As bestas foram criadas para tarefas menores;

Ainda assim elas estavam muito distantes da raça humana.

Para preencher esse vazio e juntar o resto ao homem,

Os anfitriões do Olimpo elaboraram um plano astuto.

Uma besta seria forjada, em uma figura semi-humana,

Preenchendo assim o vazio, e chamando a coisa de Negro.

O monstruoso território de Lovecraft

No enredo de Lovecraft Country, somos apresentados a Atticus Freeman (Jonathan Majors), um antigo militar que se junta à sua amiga de infância Letitia (Jurnee Smollett) e ao seu tio George (Courtney B. Vance) para embarcar em uma viagem pelos Estados Unidos dos anos 1950 em busca do pai desaparecido (Michael K. Williams).

A mistura entre realidade e ficção criada por H. P. Lovecraft é um dos panos de fundo da série. Estamos falando de um território povoado de mundos oníricos, livros com saberes proibidos, casas mal-assombradas, ocultismo e seres mágicos e mitológicos desconhecidos. São, acima de tudo, elementos clássicos da literatura gótica. Durante a série, vários autores referências no gênero são citados — mestres que inspiraram Lovecraft em sua escrita, como Algernon Blackwood e William Hope Hodgson.

Nesse território, além disso, tudo o que é diferente tende a ser segregado. A visão dos habitantes brancos sobre o povo afrodescendente parece ser a mesma de Lovecraft. O racismo institucionalizado e estrutural está em todos os lugares, nas ruas, nos olhares, nos comentários, nas propagandas, nos outdoors. Inclusive nas autoridades. A segregação é expositiva e agressiva. Uma cena, bastante simbólica, mostra um grupo de homens brancos com um cachorro preso, acoando como uma fera para Atticus, que expressa medo e desconfiança.
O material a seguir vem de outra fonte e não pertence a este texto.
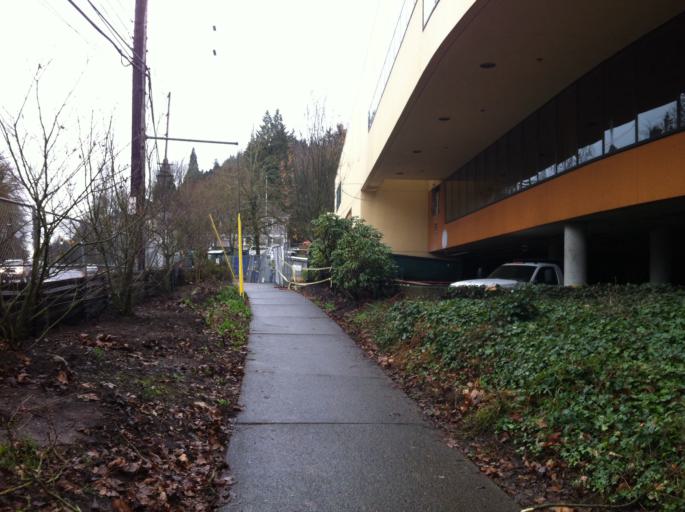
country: US
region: Oregon
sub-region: Multnomah County
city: Portland
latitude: 45.5034
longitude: -122.6822
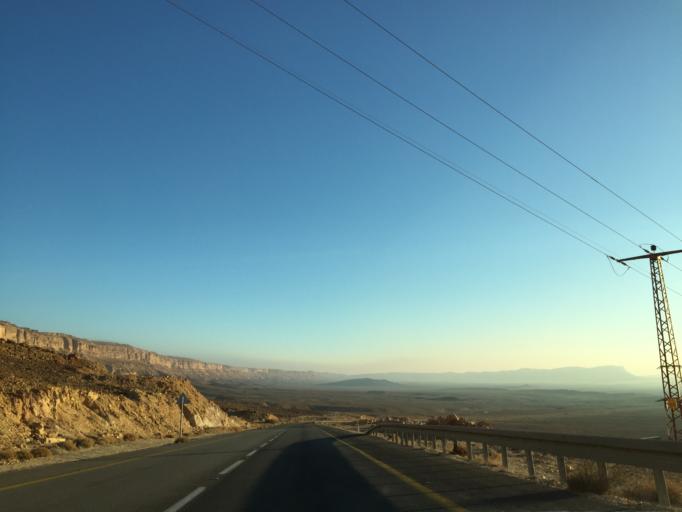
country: IL
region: Southern District
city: Mitzpe Ramon
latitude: 30.6226
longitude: 34.8206
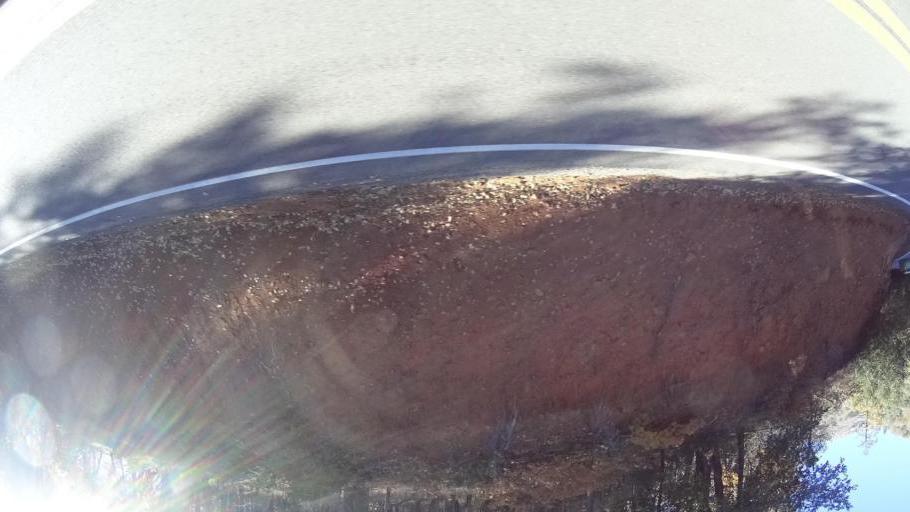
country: US
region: California
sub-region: Kern County
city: Alta Sierra
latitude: 35.7479
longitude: -118.5838
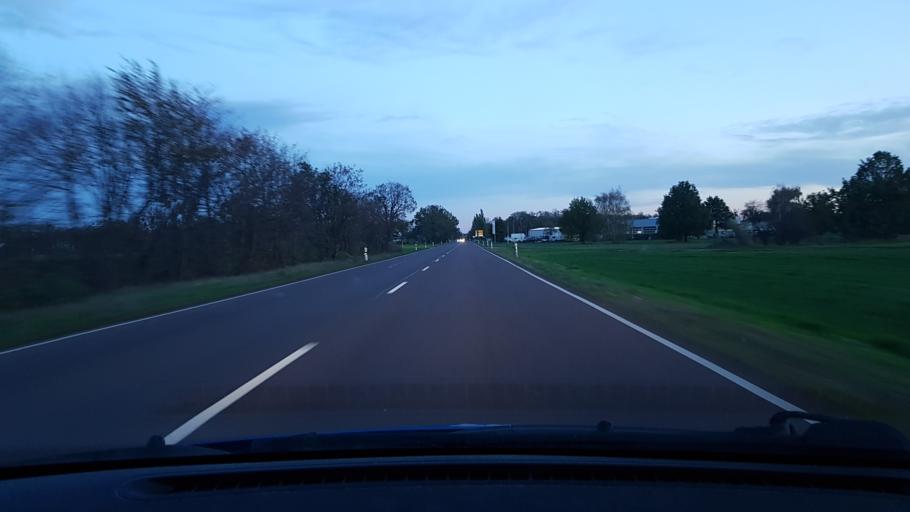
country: DE
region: Saxony-Anhalt
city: Zerbst
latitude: 51.9808
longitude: 12.0576
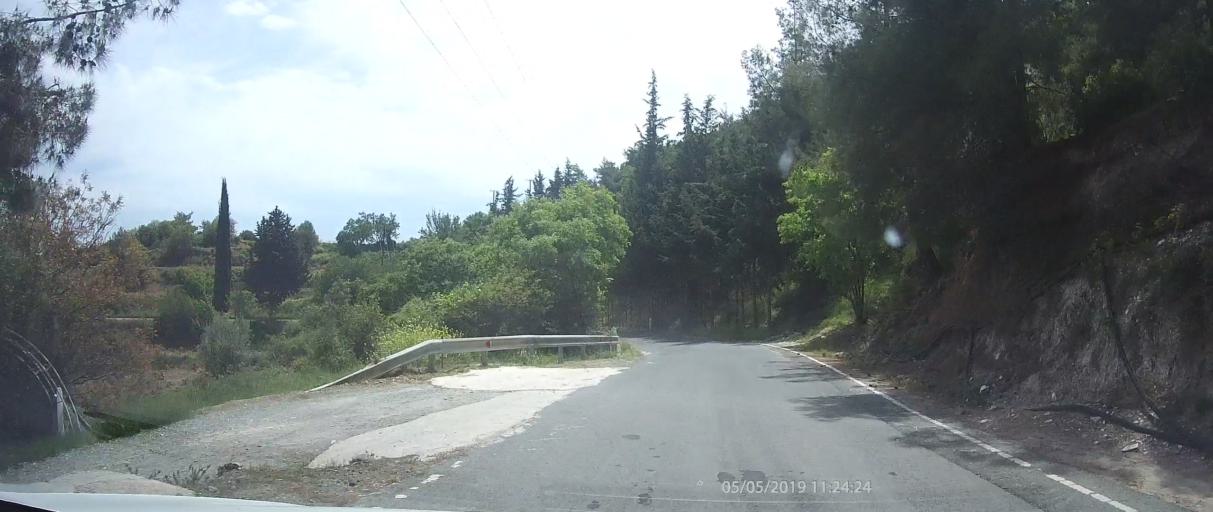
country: CY
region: Limassol
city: Pachna
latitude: 34.9218
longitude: 32.6394
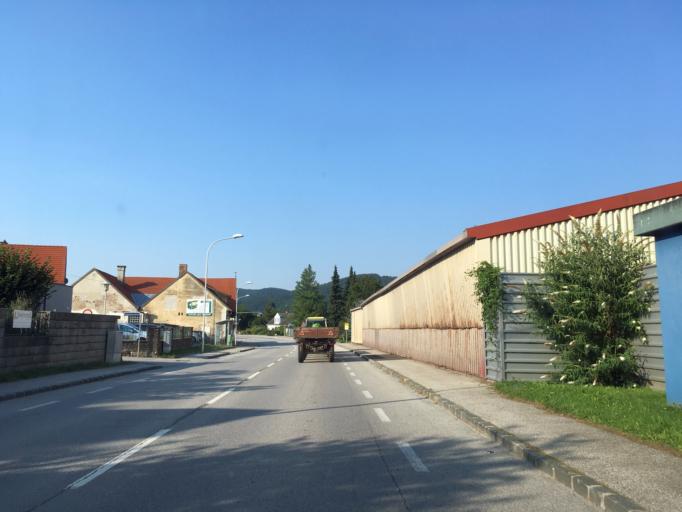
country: AT
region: Lower Austria
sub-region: Politischer Bezirk Neunkirchen
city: Warth
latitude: 47.6521
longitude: 16.1275
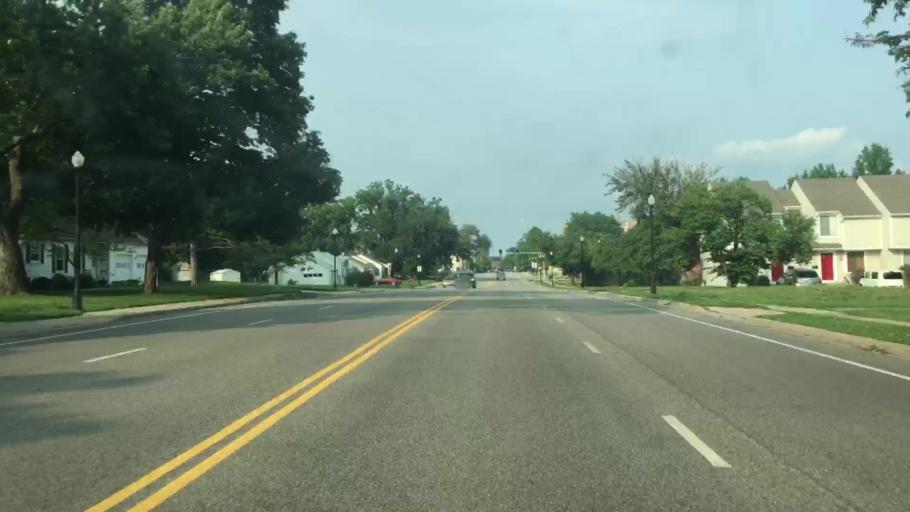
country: US
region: Kansas
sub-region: Johnson County
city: Overland Park
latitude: 38.9782
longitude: -94.6789
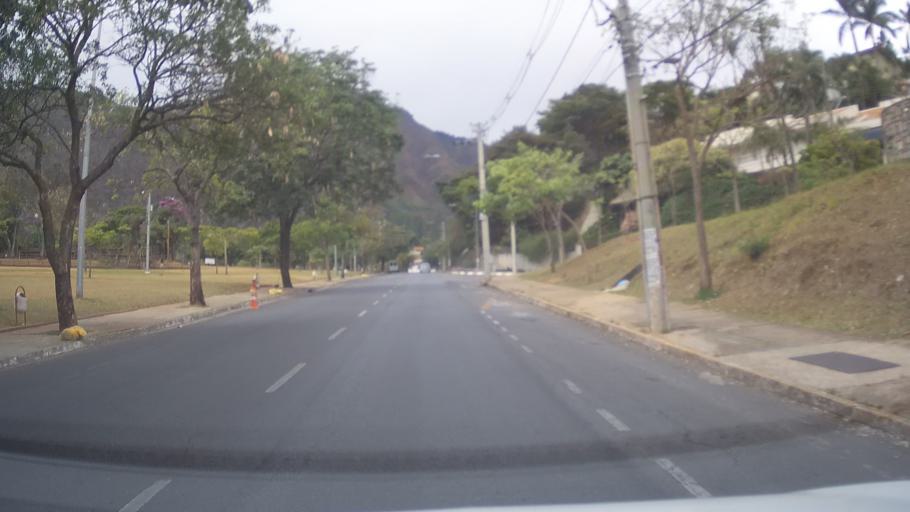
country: BR
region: Minas Gerais
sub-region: Belo Horizonte
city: Belo Horizonte
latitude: -19.9553
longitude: -43.9156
Na sinopse, Atticus Freeman é um ex-militar que, junto com a amiga Letitia e seu tio George, partem em busca do pai desaparecido. (Foto: HBO/Divulgação)

É por isso que os verdadeiros monstros da série não têm tentáculos, não são desconhecidos e nem estranhos. No segundo episódio, por exemplo, uma casa em que assassinatos brutais ocorreram é assombrada, a princípio, pelos espíritos dos negros ali massacrados. Não demoramos a perceber que na verdade o inimigo é apenas um, e presenciamos um encerramento catártico quando os negros — vivos e mortos — se unem para enfrentá-lo, liderados por Letitia, personagem com traços feministas e à frente de seu tempo.
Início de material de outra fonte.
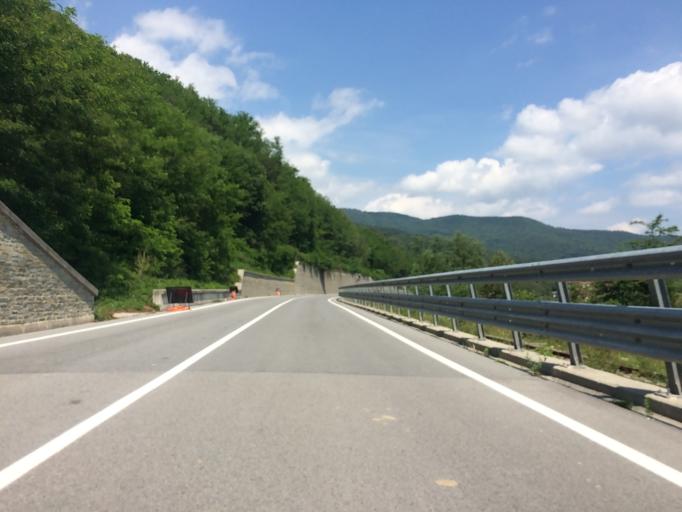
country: IT
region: Piedmont
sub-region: Provincia di Cuneo
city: Priola
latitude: 44.2517
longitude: 8.0212
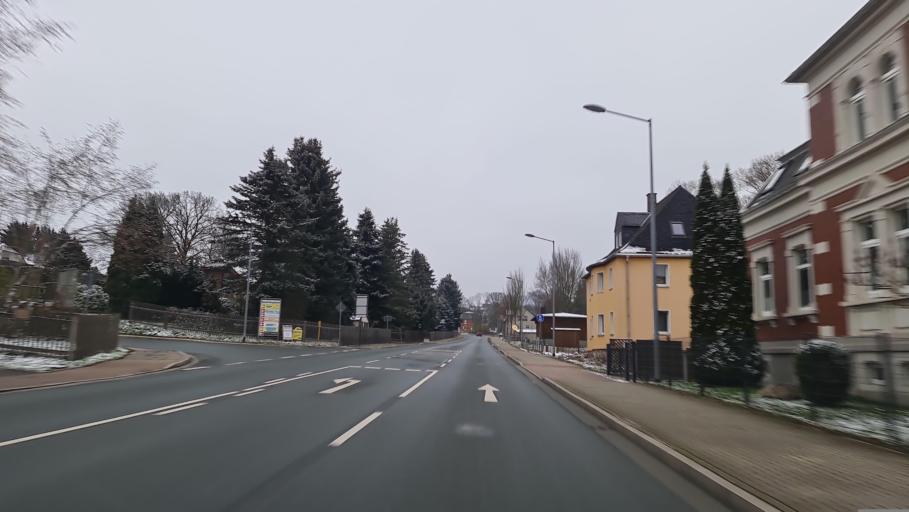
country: DE
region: Saxony
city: Markneukirchen
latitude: 50.3166
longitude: 12.3423
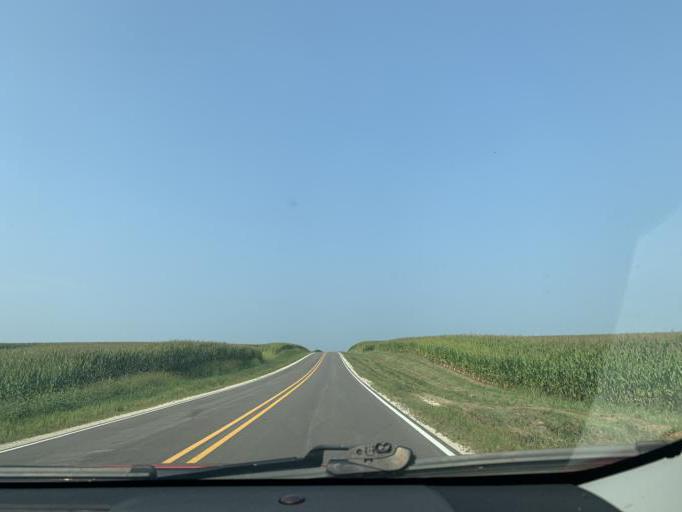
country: US
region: Illinois
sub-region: Whiteside County
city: Sterling
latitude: 41.8441
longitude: -89.7687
Este é outro elemento forte na série. O horror “catártico” é aquele que horroriza, mas que representa uma descarga emocional, uma vingança contra um opressor, como em Carrie, a Estranha (1974), de Stephen King. Como é o caso, também, do primeiro episódio, quando policiais brancos que humilhavam os protagonistas negros são surpreendidos por um inimigo inesperado.

Sendo monstros sobrenaturais ou humanos, o ódio ao negro é o mesmo. O que parece estar construído é uma inversão da conotação racista: os negros são os heróis e não estão relacionados a nenhuma criatura lovecraftiana. Até mesmo porque os inimigos gerais da narrativa, os magos, são brancos, loiros e com olhos claros.
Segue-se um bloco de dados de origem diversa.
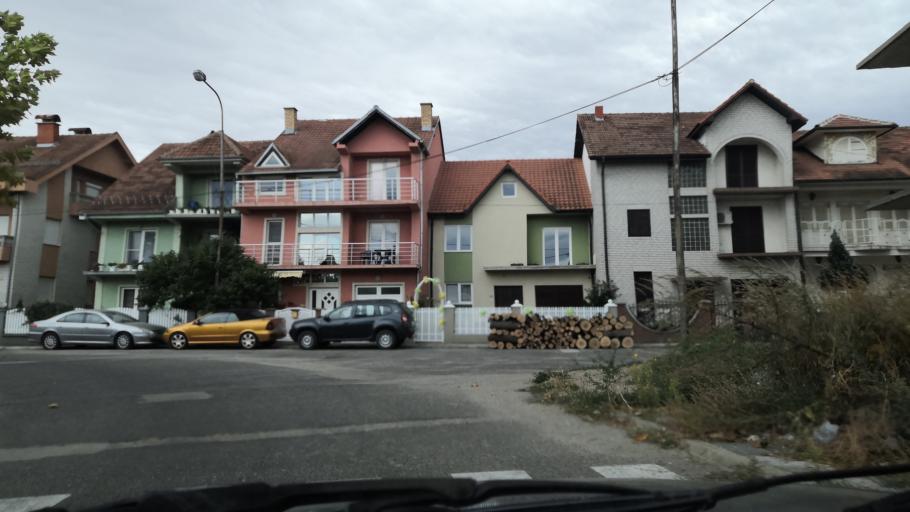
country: RS
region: Central Serbia
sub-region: Borski Okrug
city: Negotin
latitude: 44.2282
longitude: 22.5237
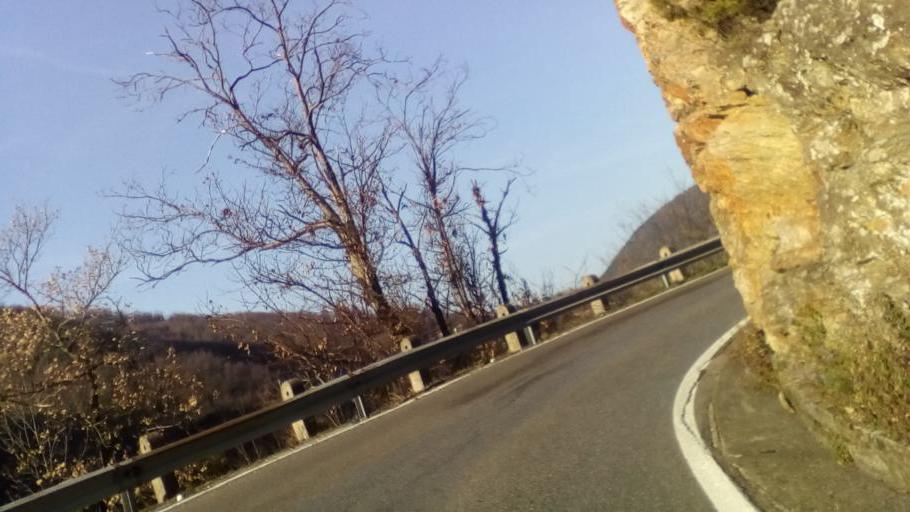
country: IT
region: Tuscany
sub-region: Provincia di Massa-Carrara
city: Montignoso
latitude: 44.0539
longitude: 10.1881
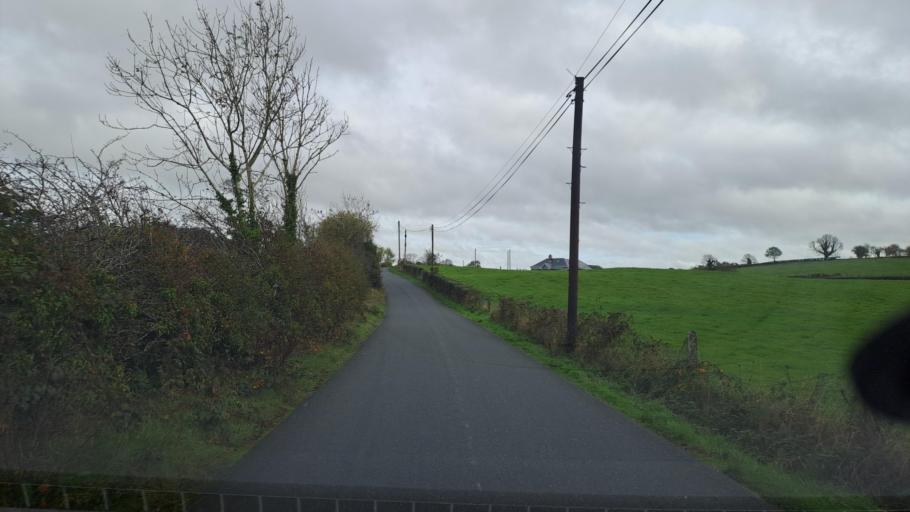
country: IE
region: Ulster
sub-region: An Cabhan
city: Bailieborough
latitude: 54.0125
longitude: -6.8884
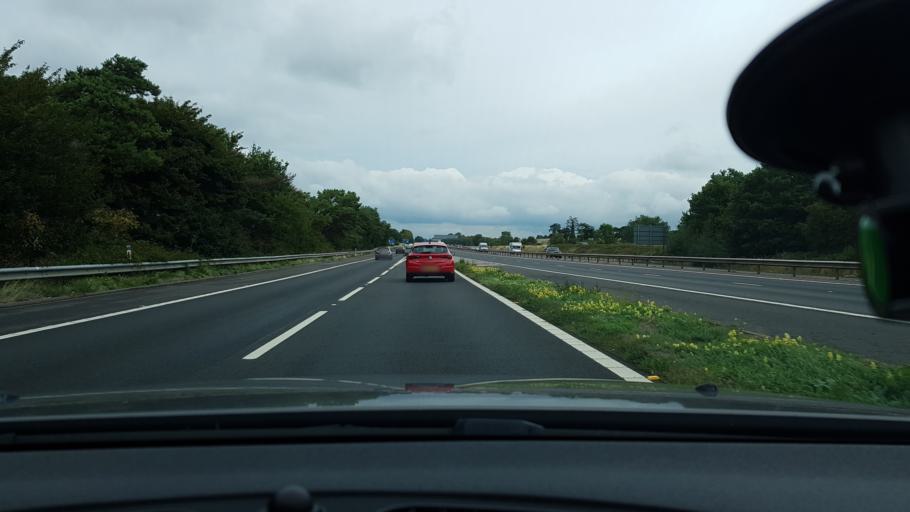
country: GB
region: England
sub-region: Hampshire
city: Overton
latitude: 51.2070
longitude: -1.1820
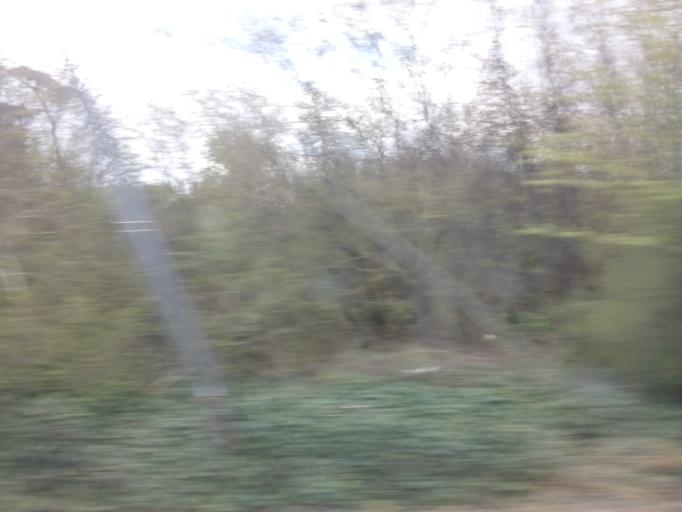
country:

Outro detalhe é que o protagonista Atticus, como ex-militar que serviu ao país, não parece se sentir parte da nação nem tampouco recompensado pelo seu esforço. O horror cósmico e ficcional é só um pano de fundo, mas o verdadeiro horror é o social, representado pela forma desumana como negros eram tratados nos Estados Unidos no auge da segregação racial.

O mais assustador de Lovecraft Country, infelizmente, é real, está infiltrado em nossa sociedade às sombras, nos detalhes, no imaginário. Está, também, de modo explícito, materializado. Parafraseando Stephen King, monstros e fantasmas existem. Vivem dentro de nós e, às vezes, vencem.